Developed advanced deep learning and machine learning features across the vllm-project/tpu-inference and AI-Hypercomputer/maxtext repositories, focusing on performance and reliability. Delivered a Flash Attention kernel compatible with both Torchax and JAX, integrating a reference implementation and comprehensive test suite to ensure cross-framework support and optimized inference on TPUs. Enhanced chat template token extraction to support legacy and modern Hugging Face tokenizers, improving robustness in production NLP pipelines. Introduced soft distillation (SFT) into the distillation workflow, refining training logic and expanding unit test coverage. Leveraged Python, JAX, and PyTorch to deliver well-tested, maintainable solutions that reduce production risk and accelerate experimentation.

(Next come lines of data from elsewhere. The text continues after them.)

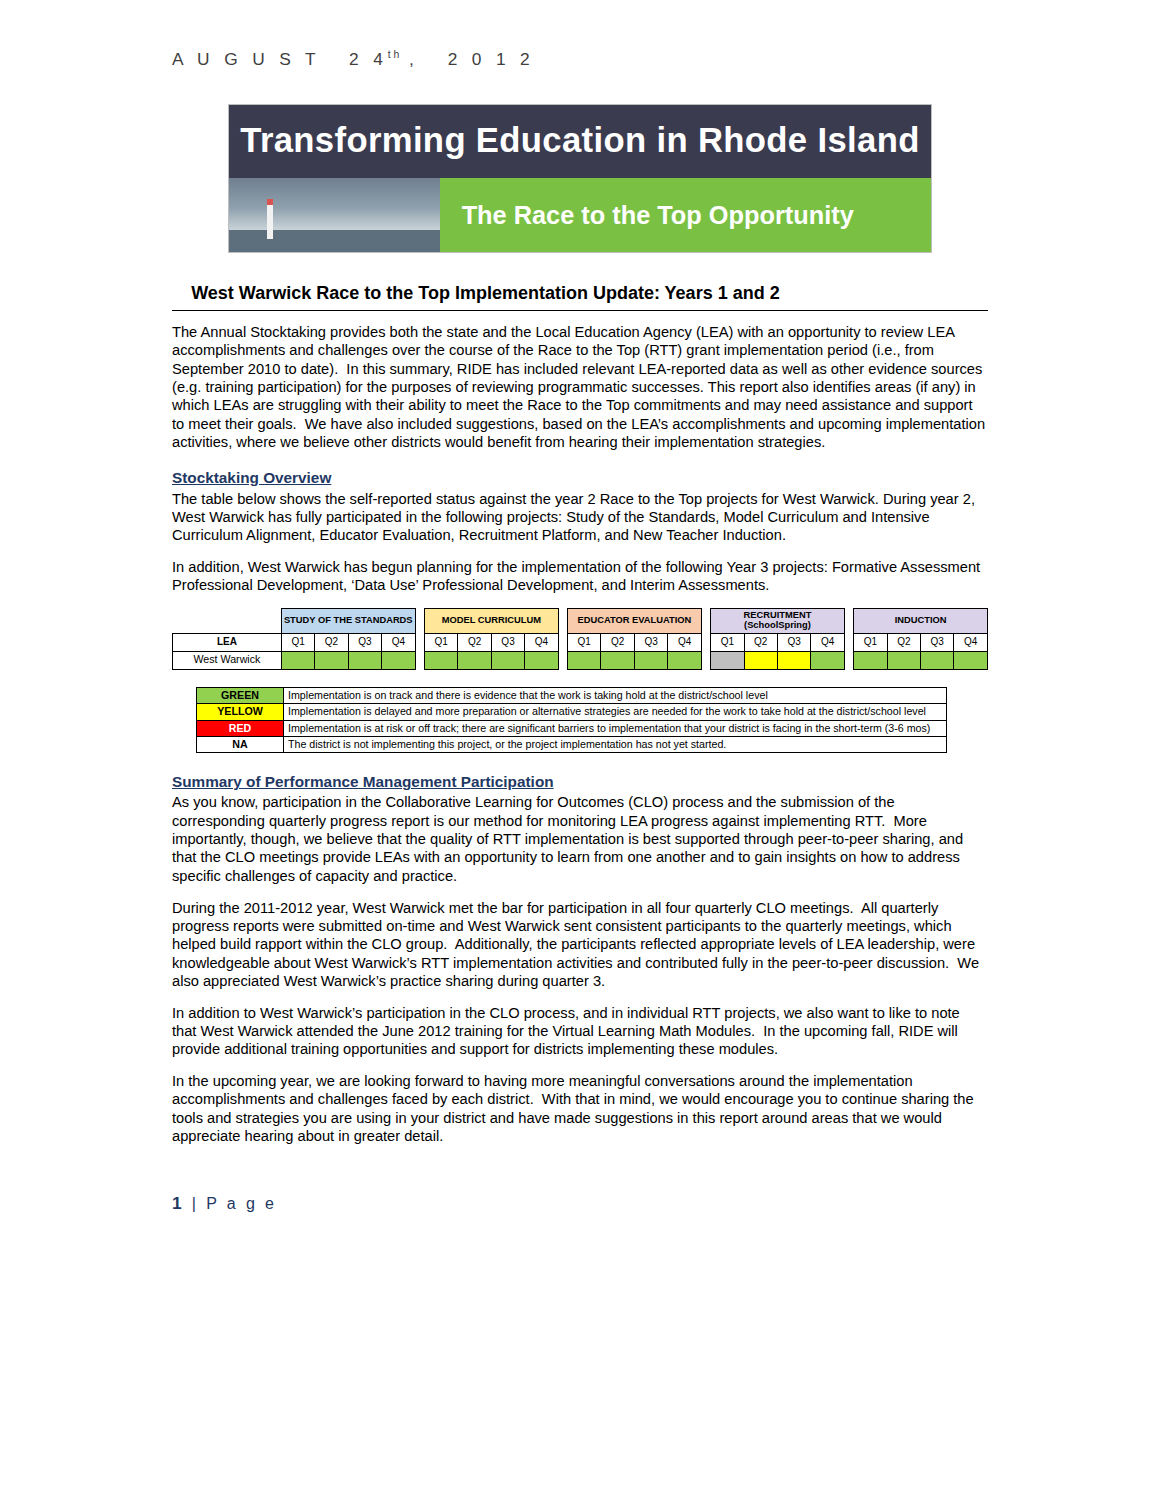A U G U S T 2 4t h , 2 0 1 2
Transforming Education in Rhode Island
The Race to the Top Opportunity
West Warwick Race to the Top Implementation Update: Years 1 and 2
The Annual Stocktaking provides both the state and the Local Education Agency (LEA) with an opportunity to review LEA accomplishments and challenges over the course of the Race to the Top (RTT) grant implementation period (i.e., from September 2010 to date). In this summary, RIDE has included relevant LEA-reported data as well as other evidence sources (e.g. training participation) for the purposes of reviewing programmatic successes. This report also identifies areas (if any) in which LEAs are struggling with their ability to meet the Race to the Top commitments and may need assistance and support to meet their goals. We have also included suggestions, based on the LEA’s accomplishments and upcoming implementation activities, where we believe other districts would benefit from hearing their implementation strategies.
Stocktaking Overview
The table below shows the self-reported status against the year 2 Race to the Top projects for West Warwick. During year 2, West Warwick has fully participated in the following projects: Study of the Standards, Model Curriculum and Intensive Curriculum Alignment, Educator Evaluation, Recruitment Platform, and New Teacher Induction.
In addition, West Warwick has begun planning for the implementation of the following Year 3 projects: Formative Assessment Professional Development, ‘Data Use’ Professional Development, and Interim Assessments.
| | STUDY OF THE STANDARDS | | MODEL CURRICULUM | | EDUCATOR EVALUATION | | RECRUITMENT (SchoolSpring) | | INDUCTION |
| LEA | Q1 | Q2 | Q3 | Q4 | | Q1 | Q2 | Q3 | Q4 | | Q1 | Q2 | Q3 | Q4 | | Q1 | Q2 | Q3 | Q4 | | Q1 | Q2 | Q3 | Q4 |
| West Warwick | | | | | | | | | | | | | | | | | | | | | | | | |
| GREEN | Implementation is on track and there is evidence that the work is taking hold at the district/school level |
| YELLOW | Implementation is delayed and more preparation or alternative strategies are needed for the work to take hold at the district/school level |
| RED | Implementation is at risk or off track; there are significant barriers to implementation that your district is facing in the short-term (3-6 mos) |
| NA | The district is not implementing this project, or the project implementation has not yet started. |
Summary of Performance Management Participation
As you know, participation in the Collaborative Learning for Outcomes (CLO) process and the submission of the corresponding quarterly progress report is our method for monitoring LEA progress against implementing RTT. More importantly, though, we believe that the quality of RTT implementation is best supported through peer-to-peer sharing, and that the CLO meetings provide LEAs with an opportunity to learn from one another and to gain insights on how to address specific challenges of capacity and practice.
During the 2011-2012 year, West Warwick met the bar for participation in all four quarterly CLO meetings. All quarterly progress reports were submitted on-time and West Warwick sent consistent participants to the quarterly meetings, which helped build rapport within the CLO group. Additionally, the participants reflected appropriate levels of LEA leadership, were knowledgeable about West Warwick’s RTT implementation activities and contributed fully in the peer-to-peer discussion. We also appreciated West Warwick’s practice sharing during quarter 3.
In addition to West Warwick’s participation in the CLO process, and in individual RTT projects, we also want to like to note that West Warwick attended the June 2012 training for the Virtual Learning Math Modules. In the upcoming fall, RIDE will provide additional training opportunities and support for districts implementing these modules.
In the upcoming year, we are looking forward to having more meaningful conversations around the implementation accomplishments and challenges faced by each district. With that in mind, we would encourage you to continue sharing the tools and strategies you are using in your district and have made suggestions in this report around areas that we would appreciate hearing about in greater detail.
1 | P a g e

Concise monthly summary for 2026-03 focusing on business value and technical achievements for AI-Hypercomputer/maxtext. Key features delivered: - Chat Template Token Extraction Compatibility: Implemented robust extraction of completion tokens from chat templates that works with both legacy and modern Hugging Face tokenizers. Added a dedicated extraction function to improve robustness and reduce tokenization errors. Commit: d99f227d139c051004dd320705bd41057cb5b60d. - Distillation Training Improvements and Testing: Added soft distillation (SFT) support to the distillation pipeline; refined handling of target tokens and segmentation masks; strengthened test coverage with unit tests for the distillation step and updated test parameters. Commits: bf2ead81f415fa5eda8abb02a93e43a7773e9716 (sft support in the distill pipeline); 0d80d3d2178376ab9af5afe2389cbdf3343569e3 (fix sft after recent distillation train code refactor); b6bea94d5aca38fb1d89a0b4d680c3e4fb57d772 (added a unit test + format); 5d3683587aa4df7f9a1a6f65963e676a3c4e4c75 (fixed related test). Major bugs fixed: - Fixed completion token extraction when using chat templates, addressing tokenizer compatibility gaps and preventing mis-tokenization across popular Hugging Face tokenizers. - Stabilized distillation tests following a code refactor: updated tests and formats to ensure SFT-related changes are correctly exercised and verified. Overall impact and accomplishments: - Improved model reliability and interoperability across tokenizers, enabling broader use of chat-template based prompts in production. - Enhanced distillation workflow with soft distillation (SFT), leading to better alignment and generalization, plus stronger test coverage to reduce regressions. - Reduced production risk and accelerated experimentation cycles by delivering robust, well-tested features in a single monthly release. Technologies/skills demonstrated: - Python tooling and scripting for tokenizer interoperability and distillation pipelines. - Integration of soft distillation (SFT) into the distillation workflow. - Unit testing and test maintenance in response to code refactors; improved test parametrization. - Code quality, documentation alignment, and change traceability through commit history.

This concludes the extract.